### Texte à lire
Nice-Matin (Nice Littoral et Vallées)

« L’espoir meurt en dernier »

Eric Karaïliev a vu sa vie basculer le 13 novembre 2015. Survivant du Bataclan, il poursuit son oeuvre littéraire avec son recueil Visions poétiques, ondes de choc. Rencontre à Antibes

- MARGOT DASQUE mdasque@nicematin.fr

Pour le soleil, il a choisi un jaune impérial, un jaune radical. Sur la toile, son Estérel pigmenté se voit inondé de lumière. Derrière le chevalet, le panorama s’étale grandeur nature. Juan-les-Pins, la baie de Cannes. Devant sa création inachevée, Eric Karaïliev se fait pensif : « Cela fait plus de quinze ans que je n’avais pas peint. » Preuve en est, les tableaux accrochés dans le salon familial s e trouvant désormais à Antibes. Sur les murs, ses coups de pinceaux immortalis­ent des instants de voyage, tracés au début de la décennie 2000. Si à 44 ans l’artiste est revenu aux pinceaux, c’est après avoir vécu l’invivable. Là-dessus, il pose du silence. 13 novembre 2015. Le concert des Eagles of Death Metal au Bataclan à Paris. Il y était. Il fait partie de ceux qui en sont ressortis. Avec ce que cela comporte de balafres intérieure­s. Lui qui collaborai­t avec sa carte de presse auprès des titres Nouvelles de Paris, La Revue Périodique ou encore Budilnik, ne tient pas à user de syntaxe pour évoquer l’indicible.

### Données fournies

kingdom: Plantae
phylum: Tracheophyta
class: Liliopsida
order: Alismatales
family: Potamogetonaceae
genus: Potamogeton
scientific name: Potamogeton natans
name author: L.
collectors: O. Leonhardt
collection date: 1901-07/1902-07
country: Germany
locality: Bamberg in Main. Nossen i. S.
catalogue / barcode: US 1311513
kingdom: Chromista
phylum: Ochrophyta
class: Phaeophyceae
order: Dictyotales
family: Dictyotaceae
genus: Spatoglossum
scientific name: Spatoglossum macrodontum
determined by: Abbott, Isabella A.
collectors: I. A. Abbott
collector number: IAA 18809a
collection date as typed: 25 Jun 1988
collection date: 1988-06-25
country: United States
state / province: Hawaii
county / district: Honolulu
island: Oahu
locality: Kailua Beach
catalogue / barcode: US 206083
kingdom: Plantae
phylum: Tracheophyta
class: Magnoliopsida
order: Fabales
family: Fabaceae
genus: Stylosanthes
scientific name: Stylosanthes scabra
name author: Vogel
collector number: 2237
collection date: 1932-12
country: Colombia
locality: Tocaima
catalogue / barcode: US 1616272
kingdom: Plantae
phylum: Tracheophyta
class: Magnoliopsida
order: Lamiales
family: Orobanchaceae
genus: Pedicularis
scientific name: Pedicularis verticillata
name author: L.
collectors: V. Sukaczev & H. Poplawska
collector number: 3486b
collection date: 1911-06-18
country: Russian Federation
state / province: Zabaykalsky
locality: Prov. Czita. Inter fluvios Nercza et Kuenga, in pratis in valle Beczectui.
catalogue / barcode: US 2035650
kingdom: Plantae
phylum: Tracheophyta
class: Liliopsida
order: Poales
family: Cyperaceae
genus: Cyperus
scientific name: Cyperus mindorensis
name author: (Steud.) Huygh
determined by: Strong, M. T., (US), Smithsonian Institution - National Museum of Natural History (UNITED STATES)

### Consigne
Poursuivez l'article sur Eric Karaïliev en reprenant juste après sa dernière phrase.

### Réponse
Maux d’avant, mots d’après

Homme de lettres, il préfère écrire que dire. Les mots d’avant, les maux d’après. Une fracture lisible à fleur de plume dans son dernier ouvrage Vision poétique, ondes de choc. (Éditions Nicole Vaillant) « C’est une sorte de best-of », souligne l’auteur qui a pioché au gré de ses ressentis les écrits de ses anciens recueils. Ceux qui lui parlaient le plus. Qui trouvaient en lui une résonance. Entre La mémoire du coeur, Bonheur décousu, Facettes, Fantasmago­ries ou encore Entailles, il provoque une houle changeante. Pas moins de trois cents de ses poèmes cohabitent. Retraçant son cheminemen­t, son évolution, son écriture. Se questionna­nt sur le monde qui l’entoure, il génère de la métaphore. Une matière première qu’il modèle, façonne, pétrit pour l’élégie, l’assonance, l’esthétisme, l’ode. Dans ses vers, la pop culture côtoie la profondeur. Pinte de Guinness, Grande Ourse et rock’n’roll. La poésie n’est pas uniquement faite pour se lire des siècles plus tard. Les maux d’avant, les mots d’après. Les dernières pages de l’ouvrage consacrent l’épilogue. Celles calligraph­iées dans sa vie d’après. Celles-là justement se refermant sur ces cinq lignes : « Encore un pas – et voilà, c’est la fin ! / – je l’ai parcouru, c’est atteint ; – J’ignore ce qui arrivera demain, / Peu probable que la même route / Je reprenne ! » Sa route ? Il continue à écrire. Encore. Toujours. Même s’il ne présente pas pour l’instant ses refrains, il suit sa musique.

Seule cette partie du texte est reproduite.